The national patient safety watchdog has launched an investigation into “significant patient loss”, forcing ambulances to wait with patients outside A&E, Granthshala has learned.
The Health and Safety Investigation Branch has confirmed that it intends to launch this year after receiving several alerts expressing concern over the issue.
comes after investigation Granthshala learned that 160,000 patients had either died or suffered loss as a result of delays in ambulance response times during 2020-21, driven by delays in being able to hand over patients to hospitals.
Harmful reports from the Association of Ambulance CEOs included instances of critically ill patients not being treated properly, being forced to go to the toilet in ambulances and being deprived of food and drink, as well as antibiotics and fluids. .
There have been several reports of patients dying while waiting outside A&ES while waiting for an ambulance or in the back of an ambulance. On Friday, the South Central Ambulance Service Trust announced that it had requested military assistance to cope with the extreme pressure.
in a statement to Granthshala HSIB said: “We believe that delaying handovers poses a serious safety risk, potentially causing significant patient harm and impacts on the well-being of NHS staff. We welcome the review by AACE as they has provided detailed insights and highlighted key safety concerns. HSIB has already received several referrals expressing similar concerns, which will be taken forward for national investigation. We are committed to addressing the challenges arising out of handover delays. Will work with AACE and others in the NHS to help learn systemic safety.
The security watchdog is still in the early stages of its investigation and so it has not been decided how many deaths or incidents of damage it will cover. It will publish details in early 2022.
In March this year, the HSIB published a report warning that patients who suffered a heart attack delayed ambulances could be denied life-saving treatment.
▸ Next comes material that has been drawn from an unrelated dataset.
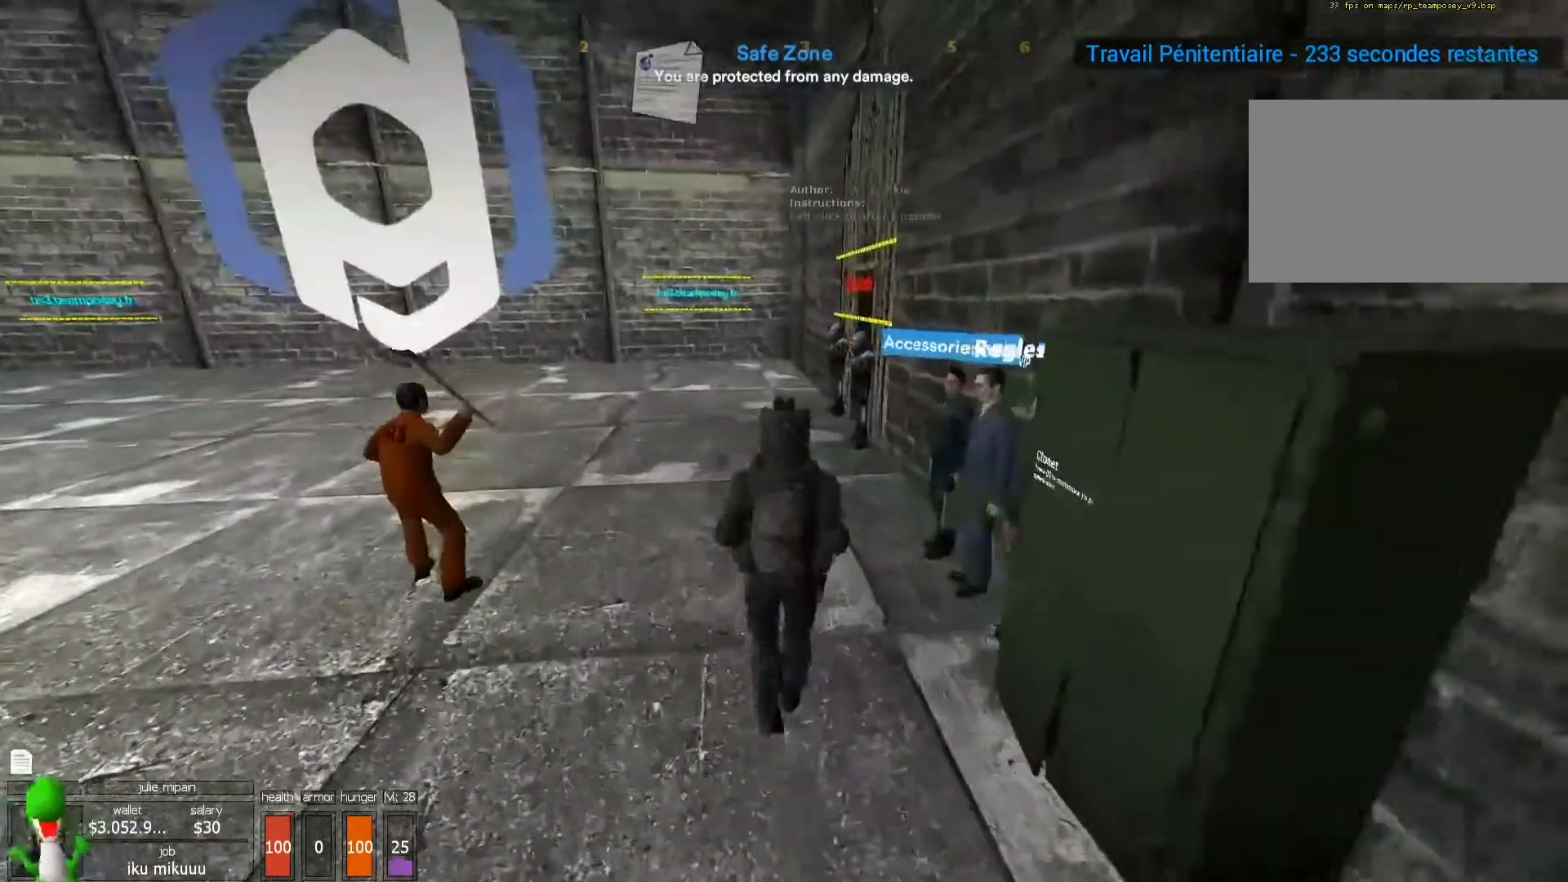
{"keys": ["q"], "mouse": [], "events": [[33, "2", "up"], [133, "2", "down"], [233, "2", "up"], [367, "mouse_left", "down"], [400, "mouse_left", "up"], [400, "q", "down"], [467, "z", "up"]]}
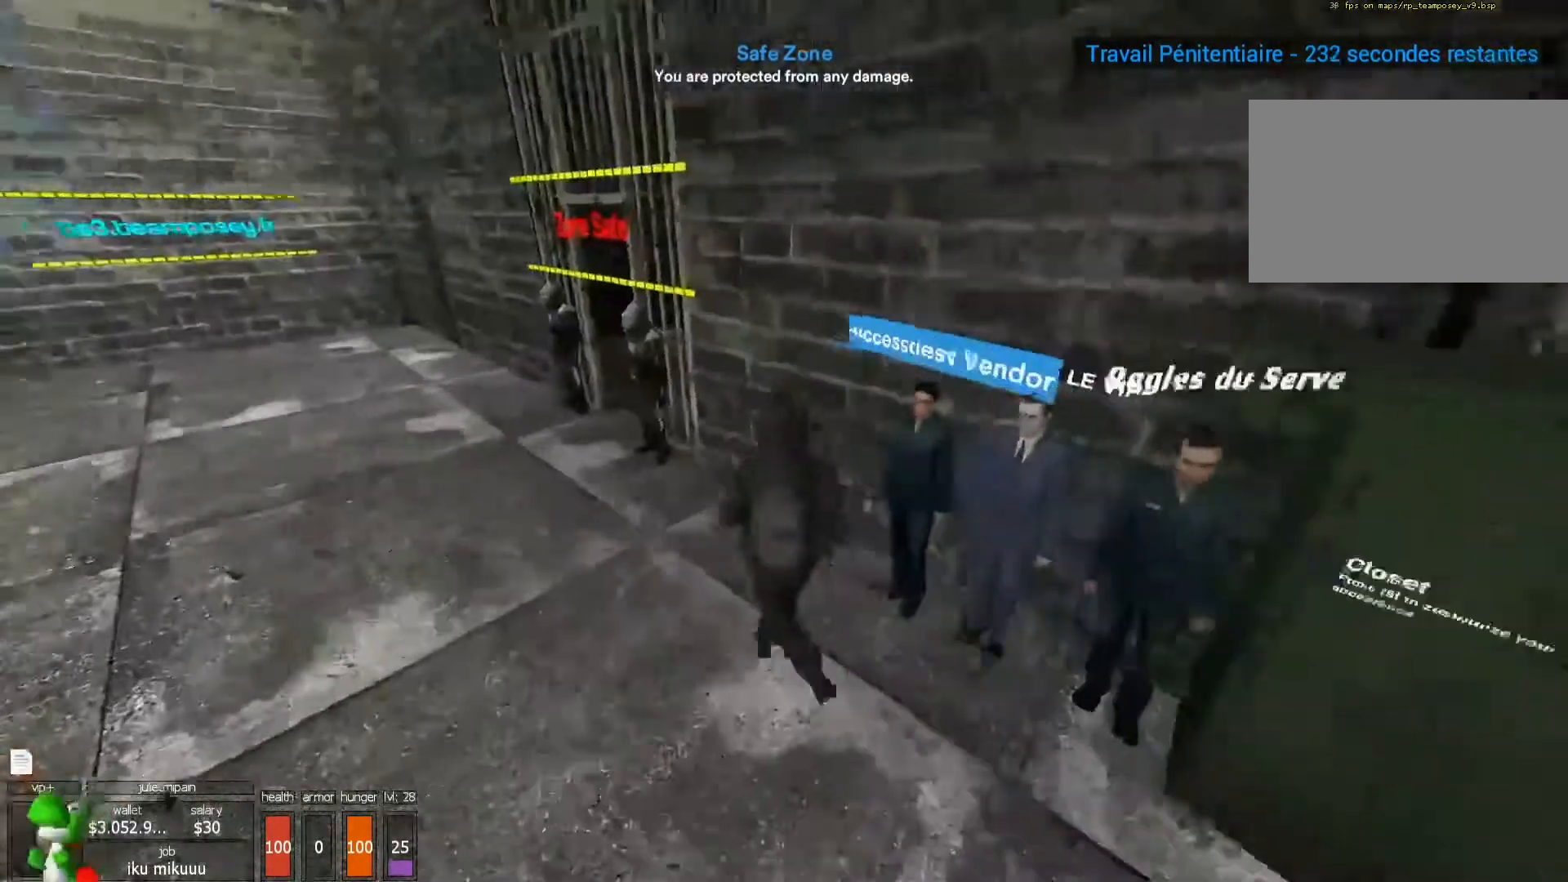
{"keys": ["shift", "z"], "mouse": [], "events": [[133, "shift", "down"], [133, "z", "down"], [233, "q", "up"]]}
Ambulance response times have been steadily deteriorating since the summer, and an analysis by Bond Turner found that the average response time for patients in October compared to September increased by 25 percent.
According to the report, patients in the Southwest experienced the longest delays for ambulances, waiting on average just over two hours.
Among those most urgently in need of care with a potentially life-threatening condition, patients in Southwest also suffered the longest delays.
Ambulance response times are being affected by increased waits outside A&E, and earlier this year NHS leaders wrote to all hospitals asking them to stop all delays “immediately”.
Martin Flaherty, managing director of the Association of Ambulance CEOs, said: “We very much welcome this upcoming national investigation by the HSIB into unnecessary handover delays in hospital emergency departments, which we said in the report published last month. These are avoidable. Handover delays are causing significant damage to a large number of patients on a daily basis and we will work closely with HSIB and provide assistance in their investigations on behalf of the region.”